QAMISHLI, Syria — Sitting on a classroom chair, his fingers drumming nervously on a tablet, a young boy slowly raises his head to reveal a pair of pale green eyes, high cheekbones and a chiseled jaw.
“I want to become a doctor,” he said. He probably never will. Salih, 15, is among hundreds of boys at the Orkesh rehabilitation center near the town of Qamishli in Kurdish-led northeast Syria. They are the sons of tens of thousands of foreign fighters and their wives who joined the Islamic State (IS) from across the globe. Unwanted by their home countries, roughly 23,000 foreign children of both sexes are condemned to a life of perpetual limbo, internment and misery.
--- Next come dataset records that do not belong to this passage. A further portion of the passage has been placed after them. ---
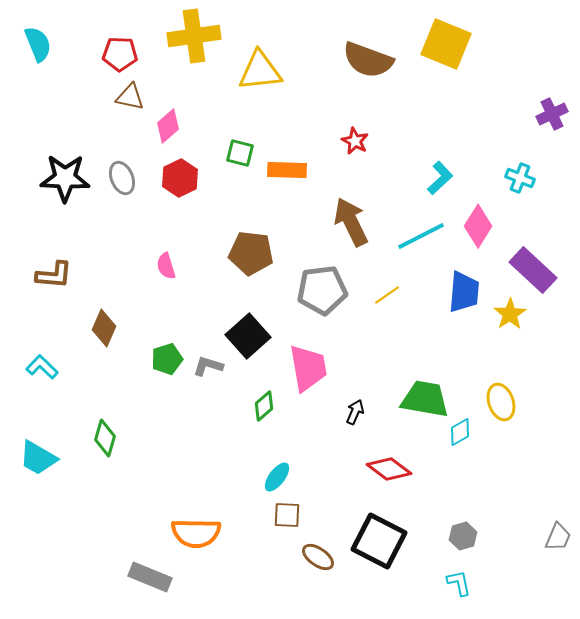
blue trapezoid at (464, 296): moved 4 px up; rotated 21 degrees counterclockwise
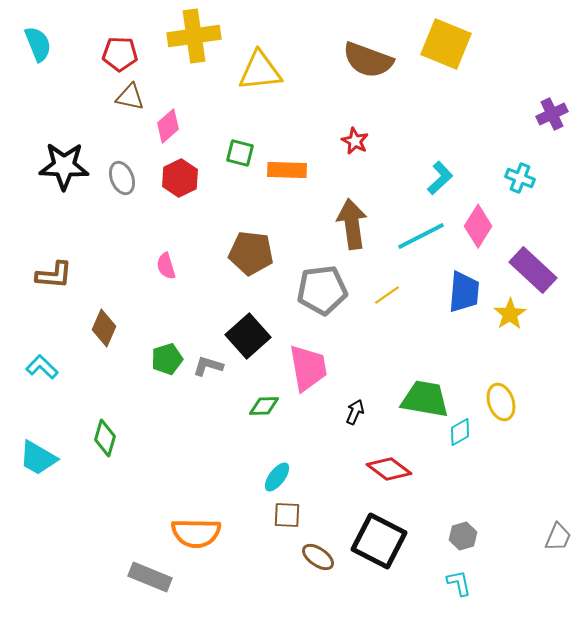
black star at (65, 178): moved 1 px left, 12 px up
brown arrow at (351, 222): moved 1 px right, 2 px down; rotated 18 degrees clockwise
green diamond at (264, 406): rotated 40 degrees clockwise
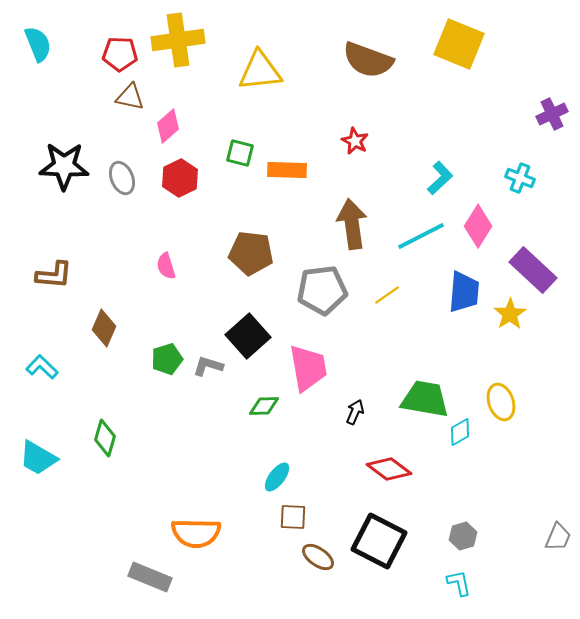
yellow cross at (194, 36): moved 16 px left, 4 px down
yellow square at (446, 44): moved 13 px right
brown square at (287, 515): moved 6 px right, 2 px down
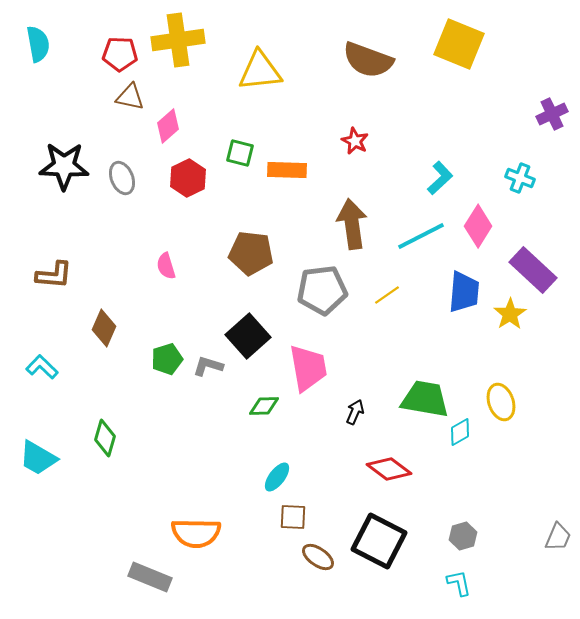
cyan semicircle at (38, 44): rotated 12 degrees clockwise
red hexagon at (180, 178): moved 8 px right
When they reach puberty, the boys are prised apart from their mothers, who are held in the notorious al-Hol and Roj camps, on the grounds that they are vulnerable to indoctrination, prone to violence and used as “sexual tools.”
Salih, who is from the Balkans, was forced into sex with older IS women, according to a pair of camp administrators who identified themselves as Bawer and Alan. Salih was brought to the center three months ago from al-Hol. “He told his teacher that he was being used by the IS women for sex, to impregnate them, and his teacher told us,” Bawer said in a recent interview at Orkesh. “I can assure you he is not the only one.”